METABOLINK

During lifespan, environmental fluctuations consistently forced organism and cells to develop metabolic flexibility in order to maintain their energy homeostasis.

In this context, many aspects of cellular/tissue metabolism changes are driven by redox metabolism as well as inter-cellular and inter-organs metabolic interactions that are fundamental to maintain tissue and whole body energetic homeostasis. Altogether, these parameters are in constant adaptation and represent the metabolic resilience of cell (cell capacity to face metabolic alterations).

Cibler le dialogue métabolique systémique et local afin d’améliorer la flexibilité métabolique — Targeting systemic and local metabolic dialogue to improve metabolic flexibility

We hypothesized that metabolic resilience directs the ability of the aging organism to maintain the main metabolic functions (storage, utilization and release of energy) necessary to perform towards healthy-aging or dependence when disrupted.

Our aim is to investigate the role and the regulation of local/systemic metabolic dialogue within a tissue (mesenchyma/parenchyma) and between metabolic tissues (adipose tissues/muscle/liver) by focusing on intracellular changes in metabolic pathways and redox state triggering major modifications of secretion and cell production. This will allow identifying new mechanisms that contribute, when defective, to the onset or aggravation of age-related diseases (sarcopenia, metabolic diseases) that could represent therapeutic targets of interest.

Inter-cellular and inter-organs metabolic interactions are fundamental to maintaining tissue and whole body energetic homeostasis. The effectors mediating these metabolic interplays include both hormones/cytokines and metabolites (gathered under the term “metabokines”), the latter being able to act either as nutrients or signaling molecules.

During aging, these changes of “metabokines” profile could interfere with the dialogue between metabolic tissues such as adipose tissues, muscle and liver and consequently support the decline of metabolic flexibility during aging.

Therefore, the impact of aging on the overall distribution of “metabokines” fluxes remains to be fully described.
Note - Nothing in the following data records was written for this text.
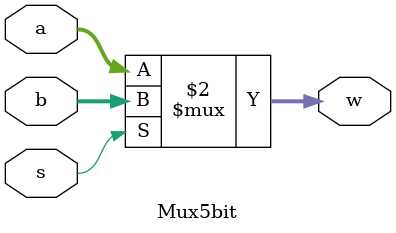
<source format=v>
`timescale 1ns/1ns
module Mux5bit(input [4:0] a, b, input s, output [4:0] w);
	assign w = s == 1'b0 ? a : b;
endmodule

</source>
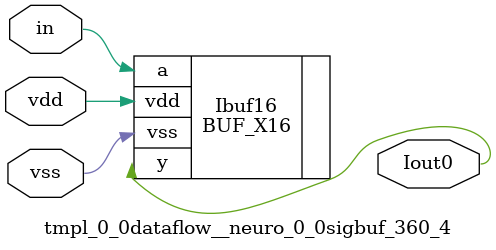
<source format=v>
module tmpl_0_0dataflow__neuro_0_0sigbuf_360_4(in, Iout0 , vdd, vss); 
   input vdd;
   input vss;
   input in;
   

// -- signals ---
   wire in;
   output Iout0 ;

// --- instances
BUF_X16 Ibuf16  (.y(Iout0 ), .a(in), .vdd(vdd), .vss(vss));
endmodule
</source>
To that aim, we are developing new models of accelerated of early aging (Nothobranchuis Furzeri, genetic diseases, nutritional input) combined to state-of-the-art approaches (fluxomics, organ-on-chip) able to identify and target new pathways and therapeutic candidates.
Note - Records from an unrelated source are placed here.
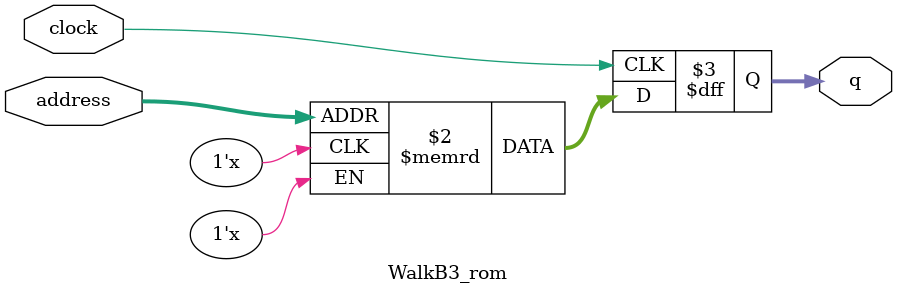
<source format=sv>
module WalkB3_rom (
	input logic clock,
	input logic [12:0] address,
	output logic [2:0] q
);

logic [2:0] memory [0:5399] /* synthesis ram_init_file = "./WalkB3/WalkB3.mif" */;

always_ff @ (posedge clock) begin
	q <= memory[address];
end

endmodule

</source>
Using up to date experimental animal models and human resources, we are establishing the link between age-related loss of metabolic functions and redox state and are studying the causes and consequences of metabolic flexibility alterations during aging in metabolic tissues.

Many aspects of cellular/tissue metabolism are driven by redox metabolism, which corresponds to a complex network of electron transfer. The maintenance of redox homeostasis is of paramount importance for normal cell and tissue functions and increasing evidences demonstrate that the redox state is the main conductor regulating the metabolic reorganization during stress, which is enabled by functional metabolic flexibility.
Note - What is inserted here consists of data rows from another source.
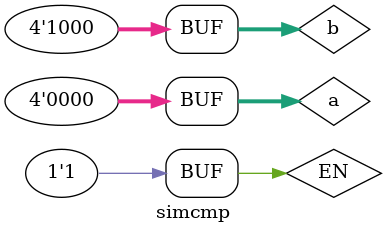
<source format=v>
`timescale 1ns / 1ps


module simcmp( );
reg [3:0]a,b;
reg EN;
wire[4:0]result;
    compare u_compare(.a(a),.b(b),.result(result),.EN(EN));
    initial begin
    EN=1;
    end
    always begin
    a=0000;b=0000;#100;
    a=1000;b=0000;#100;
    a=0000;b=1000;#100;
    end
endmodule

</source>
In addition to support energy homeostasis, redox state drives many cellular functions including cell proliferation, differentiation, senescence as well as autocrine/paracrine/endocrine activity. While redox stress is well known to be associated with aging, Metabolink aims to understand and to target the network and the dynamics of the metabolic and redox reorganizations associated with aging and age-associated pathologies.